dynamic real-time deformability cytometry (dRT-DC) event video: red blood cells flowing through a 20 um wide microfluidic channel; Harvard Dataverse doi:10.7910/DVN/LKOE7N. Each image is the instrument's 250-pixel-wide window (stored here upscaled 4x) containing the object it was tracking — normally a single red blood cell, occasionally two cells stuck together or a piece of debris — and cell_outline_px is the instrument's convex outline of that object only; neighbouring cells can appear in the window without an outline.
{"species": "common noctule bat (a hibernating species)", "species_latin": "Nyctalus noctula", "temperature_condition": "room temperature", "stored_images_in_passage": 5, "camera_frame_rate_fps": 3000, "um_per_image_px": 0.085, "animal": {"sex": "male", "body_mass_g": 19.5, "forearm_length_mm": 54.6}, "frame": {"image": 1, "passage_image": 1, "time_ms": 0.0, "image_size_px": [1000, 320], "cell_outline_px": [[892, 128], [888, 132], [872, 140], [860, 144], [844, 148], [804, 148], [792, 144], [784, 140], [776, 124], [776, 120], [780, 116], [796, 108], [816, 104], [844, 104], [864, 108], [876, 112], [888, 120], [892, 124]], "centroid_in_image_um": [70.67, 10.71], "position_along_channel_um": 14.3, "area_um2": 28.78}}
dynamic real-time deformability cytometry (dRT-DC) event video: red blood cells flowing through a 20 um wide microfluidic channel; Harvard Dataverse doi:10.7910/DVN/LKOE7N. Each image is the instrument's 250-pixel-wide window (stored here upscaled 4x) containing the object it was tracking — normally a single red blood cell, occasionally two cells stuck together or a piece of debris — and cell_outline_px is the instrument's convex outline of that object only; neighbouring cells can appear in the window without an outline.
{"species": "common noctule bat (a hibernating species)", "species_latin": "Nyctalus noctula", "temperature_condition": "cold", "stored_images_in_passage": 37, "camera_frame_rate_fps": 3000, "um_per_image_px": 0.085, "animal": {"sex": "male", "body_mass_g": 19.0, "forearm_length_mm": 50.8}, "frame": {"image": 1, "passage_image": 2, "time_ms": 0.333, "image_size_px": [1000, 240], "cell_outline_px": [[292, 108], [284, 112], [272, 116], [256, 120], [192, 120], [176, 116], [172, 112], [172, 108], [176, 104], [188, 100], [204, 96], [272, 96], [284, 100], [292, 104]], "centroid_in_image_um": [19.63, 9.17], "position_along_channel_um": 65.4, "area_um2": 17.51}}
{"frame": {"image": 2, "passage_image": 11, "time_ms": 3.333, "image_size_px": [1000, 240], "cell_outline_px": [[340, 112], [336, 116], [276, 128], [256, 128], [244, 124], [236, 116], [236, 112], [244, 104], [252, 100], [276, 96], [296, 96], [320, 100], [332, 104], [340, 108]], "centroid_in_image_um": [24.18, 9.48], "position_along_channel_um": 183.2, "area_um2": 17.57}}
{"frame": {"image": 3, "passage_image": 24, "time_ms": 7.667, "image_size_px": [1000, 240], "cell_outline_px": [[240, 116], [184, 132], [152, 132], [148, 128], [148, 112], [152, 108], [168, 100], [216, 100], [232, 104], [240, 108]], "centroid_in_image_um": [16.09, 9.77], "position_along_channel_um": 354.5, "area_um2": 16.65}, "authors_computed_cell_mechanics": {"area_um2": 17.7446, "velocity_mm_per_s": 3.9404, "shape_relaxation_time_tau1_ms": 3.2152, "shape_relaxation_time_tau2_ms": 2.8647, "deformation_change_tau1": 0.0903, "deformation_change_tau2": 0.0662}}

> **TASK OBJECTIVE**
Write the listing out again, exactly as shown above.

> **RESULT FOR THIS EXERCISE**
dynamic real-time deformability cytometry (dRT-DC) event video: red blood cells flowing through a 20 um wide microfluidic channel; Harvard Dataverse doi:10.7910/DVN/LKOE7N. Each image is the instrument's 250-pixel-wide window (stored here upscaled 4x) containing the object it was tracking — normally a single red blood cell, occasionally two cells stuck together or a piece of debris — and cell_outline_px is the instrument's convex outline of that object only; neighbouring cells can appear in the window without an outline.
{"species": "common noctule bat (a hibernating species)", "species_latin": "Nyctalus noctula", "temperature_condition": "room temperature", "stored_images_in_passage": 5, "camera_frame_rate_fps": 3000, "um_per_image_px": 0.085, "animal": {"sex": "male", "body_mass_g": 19.5, "forearm_length_mm": 54.6}, "frame": {"image": 1, "passage_image": 1, "time_ms": 0.0, "image_size_px": [1000, 320], "cell_outline_px": [[892, 128], [888, 132], [872, 140], [860, 144], [844, 148], [804, 148], [792, 144], [784, 140], [776, 124], [776, 120], [780, 116], [796, 108], [816, 104], [844, 104], [864, 108], [876, 112], [888, 120], [892, 124]], "centroid_in_image_um": [70.67, 10.71], "position_along_channel_um": 14.3, "area_um2": 28.78}}
dynamic real-time deformability cytometry (dRT-DC) event video: red blood cells flowing through a 20 um wide microfluidic channel; Harvard Dataverse doi:10.7910/DVN/LKOE7N. Each image is the instrument's 250-pixel-wide window (stored here upscaled 4x) containing the object it was tracking — normally a single red blood cell, occasionally two cells stuck together or a piece of debris — and cell_outline_px is the instrument's convex outline of that object only; neighbouring cells can appear in the window without an outline.
{"species": "common noctule bat (a hibernating species)", "species_latin": "Nyctalus noctula", "temperature_condition": "cold", "stored_images_in_passage": 37, "camera_frame_rate_fps": 3000, "um_per_image_px": 0.085, "animal": {"sex": "male", "body_mass_g": 19.0, "forearm_length_mm": 50.8}, "frame": {"image": 1, "passage_image": 2, "time_ms": 0.333, "image_size_px": [1000, 240], "cell_outline_px": [[292, 108], [284, 112], [272, 116], [256, 120], [192, 120], [176, 116], [172, 112], [172, 108], [176, 104], [188, 100], [204, 96], [272, 96], [284, 100], [292, 104]], "centroid_in_image_um": [19.63, 9.17], "position_along_channel_um": 65.4, "area_um2": 17.51}}
{"frame": {"image": 2, "passage_image": 11, "time_ms": 3.333, "image_size_px": [1000, 240], "cell_outline_px": [[340, 112], [336, 116], [276, 128], [256, 128], [244, 124], [236, 116], [236, 112], [244, 104], [252, 100], [276, 96], [296, 96], [320, 100], [332, 104], [340, 108]], "centroid_in_image_um": [24.18, 9.48], "position_along_channel_um": 183.2, "area_um2": 17.57}}
{"frame": {"image": 3, "passage_image": 24, "time_ms": 7.667, "image_size_px": [1000, 240], "cell_outline_px": [[240, 116], [184, 132], [152, 132], [148, 128], [148, 112], [152, 108], [168, 100], [216, 100], [232, 104], [240, 108]], "centroid_in_image_um": [16.09, 9.77], "position_along_channel_um": 354.5, "area_um2": 16.65}, "authors_computed_cell_mechanics": {"area_um2": 17.7446, "velocity_mm_per_s": 3.9404, "shape_relaxation_time_tau1_ms": 3.2152, "shape_relaxation_time_tau2_ms": 2.8647, "deformation_change_tau1": 0.0903, "deformation_change_tau2": 0.0662}}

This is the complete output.